The configurations mentioned above cannot be considered standalone. In fact, they have been observed to affect and be affected by each other. The current default values have been selected with the assumption that the strict validation rules will be used. If you want to change the validation rules to utilize the non-strict option, you'll probably have to do something like the following, to achieve the best results:

public static final boolean INVALID_INCIDENTS_FILTER_STRICT = false;
app.result.incidents.distinct.time-window.seconds=25
app.producer.send-message.fixed-rate=800

Key Takeaways

This was a fun exercise, from which I learned a lot. Some conclusions that can be drawn from its creation are the following:

  • Regarding Kafka:
    • It is true that a different mindset is needed if you want to utilize Kafka for calculations like the ones mentioned here. It is also true that once you realize what the differences are and what tools there are in your toolbox, the underlying logic will still be the same. This can become more easily apparent if one compares the algorithm (and not the code) that is used for the top N calculation using either Java code or KStreams (the steps taken are basically the same).
    • Performing stateful operations using KStreams can feel "too fiddly", mostly due to the way you are expected to configure the stream. In some cases it might be a better idea to utilize something like Apache Flink, especially if you want to have custom windowing criteria.
    • Creating a traditional application (i.e. with a specific start and end) that also happens to utilize Kafka will require much more effort than expected, and you may run into unforeseen issues. It still is a good exercise if you want to learn more about Kafka, though (it might actually be a better exercise than creating an application that fits better into the Kafka use case, because you get to see more edge case scenarios and figure out creative ways to bypass them).
    • If you are using different Key/Value combinations per topic, and you're consuming them from multiple KStreams (instead of simply modifying the objects within branches of the original KStream), make sure to declare the exact Serdes to be used within each call that supports doing so. This will save you a lot of trouble trying to figure out why the same code works within the branch but not in a separate KStream.
  • Regarding the dataset:
    • The total number of wildlife-related aircraft accidents has seen a steady increase over the years.

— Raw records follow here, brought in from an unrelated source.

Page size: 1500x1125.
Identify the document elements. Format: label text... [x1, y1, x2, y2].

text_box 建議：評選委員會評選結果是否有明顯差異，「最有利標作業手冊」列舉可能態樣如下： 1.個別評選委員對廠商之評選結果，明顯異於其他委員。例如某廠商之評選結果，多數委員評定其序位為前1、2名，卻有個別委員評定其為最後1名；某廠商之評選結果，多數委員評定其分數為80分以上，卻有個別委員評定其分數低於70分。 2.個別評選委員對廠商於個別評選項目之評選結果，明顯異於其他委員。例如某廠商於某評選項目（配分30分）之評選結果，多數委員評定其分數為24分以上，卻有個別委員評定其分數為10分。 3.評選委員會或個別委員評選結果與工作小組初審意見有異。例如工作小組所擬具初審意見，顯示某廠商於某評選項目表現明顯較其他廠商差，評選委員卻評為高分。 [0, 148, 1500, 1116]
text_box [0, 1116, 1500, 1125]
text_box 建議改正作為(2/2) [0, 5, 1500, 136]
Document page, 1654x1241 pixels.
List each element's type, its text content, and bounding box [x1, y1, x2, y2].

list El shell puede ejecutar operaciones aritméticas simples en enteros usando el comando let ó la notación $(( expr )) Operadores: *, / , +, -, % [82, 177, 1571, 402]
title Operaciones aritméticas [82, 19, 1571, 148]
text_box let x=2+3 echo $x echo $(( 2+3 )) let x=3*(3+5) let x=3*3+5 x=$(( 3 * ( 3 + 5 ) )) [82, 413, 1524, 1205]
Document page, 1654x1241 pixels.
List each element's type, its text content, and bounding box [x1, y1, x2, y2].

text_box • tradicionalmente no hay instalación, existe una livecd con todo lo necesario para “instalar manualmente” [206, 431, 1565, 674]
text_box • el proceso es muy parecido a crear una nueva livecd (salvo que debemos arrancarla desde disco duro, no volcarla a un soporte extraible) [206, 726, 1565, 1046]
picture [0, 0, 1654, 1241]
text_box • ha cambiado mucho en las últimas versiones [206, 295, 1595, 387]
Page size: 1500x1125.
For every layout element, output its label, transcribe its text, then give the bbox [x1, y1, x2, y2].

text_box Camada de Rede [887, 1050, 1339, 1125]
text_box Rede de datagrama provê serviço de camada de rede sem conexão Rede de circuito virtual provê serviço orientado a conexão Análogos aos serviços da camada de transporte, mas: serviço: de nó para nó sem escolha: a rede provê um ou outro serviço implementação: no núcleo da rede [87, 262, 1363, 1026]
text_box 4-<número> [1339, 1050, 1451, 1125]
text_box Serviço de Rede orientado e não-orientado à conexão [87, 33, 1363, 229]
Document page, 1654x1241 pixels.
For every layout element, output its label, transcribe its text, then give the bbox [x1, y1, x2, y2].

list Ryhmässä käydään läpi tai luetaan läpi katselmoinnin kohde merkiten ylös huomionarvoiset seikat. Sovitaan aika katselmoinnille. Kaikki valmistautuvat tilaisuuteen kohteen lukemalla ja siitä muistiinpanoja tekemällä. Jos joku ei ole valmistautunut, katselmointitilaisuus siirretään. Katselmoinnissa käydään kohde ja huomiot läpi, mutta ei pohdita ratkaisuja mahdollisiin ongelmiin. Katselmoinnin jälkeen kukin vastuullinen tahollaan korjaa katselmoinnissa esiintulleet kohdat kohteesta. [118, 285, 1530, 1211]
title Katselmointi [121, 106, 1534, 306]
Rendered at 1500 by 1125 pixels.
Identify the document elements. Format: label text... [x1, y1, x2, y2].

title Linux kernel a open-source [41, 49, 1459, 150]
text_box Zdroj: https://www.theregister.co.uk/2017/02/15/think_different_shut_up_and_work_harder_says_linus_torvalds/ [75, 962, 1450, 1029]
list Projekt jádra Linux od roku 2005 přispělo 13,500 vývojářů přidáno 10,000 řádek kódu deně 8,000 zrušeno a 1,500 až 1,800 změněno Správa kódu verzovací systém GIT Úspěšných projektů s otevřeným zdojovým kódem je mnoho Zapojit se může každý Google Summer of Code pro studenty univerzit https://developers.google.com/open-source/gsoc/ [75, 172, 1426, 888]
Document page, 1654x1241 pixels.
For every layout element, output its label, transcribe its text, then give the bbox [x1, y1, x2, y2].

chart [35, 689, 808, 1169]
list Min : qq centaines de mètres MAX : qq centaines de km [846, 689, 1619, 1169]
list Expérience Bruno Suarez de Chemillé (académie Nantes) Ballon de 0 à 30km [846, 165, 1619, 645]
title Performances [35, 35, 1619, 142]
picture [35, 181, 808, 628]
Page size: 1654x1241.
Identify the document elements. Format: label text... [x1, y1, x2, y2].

Air travel has also increased, so chances are that the two are interconnected and the accident percentage hasn't really gone up.
    • Our ability to tell which species caused each accident hasn't improved by a lot, over the years.
    • The species that caused the accident is known in only about 52% of the total cases.
    • If you want to find the most dangerous species, how many accidents that species caused is a better determining factor than the number of creatures per accident. The number of creatures per accident might actually be a good indicator for the opposite (i.e. how dangerous air travel is for wildlife).
    • Gulls are a menace. Even when using the less strict validation option, they can still be found within the top species to cause accidents per year, even among multiple "UNKNOWN" species entries. When using the more strict validation rules, they are almost always first on the list, although it does seem that incidents involving them have been getting fewer as the years pass, and we don't have the latest statistics to check if this tendency continued. It might be interesting to check how much of a threat we are to them, by using the second grouping option (i.e. using creature count instead of incident count) to extract similar results.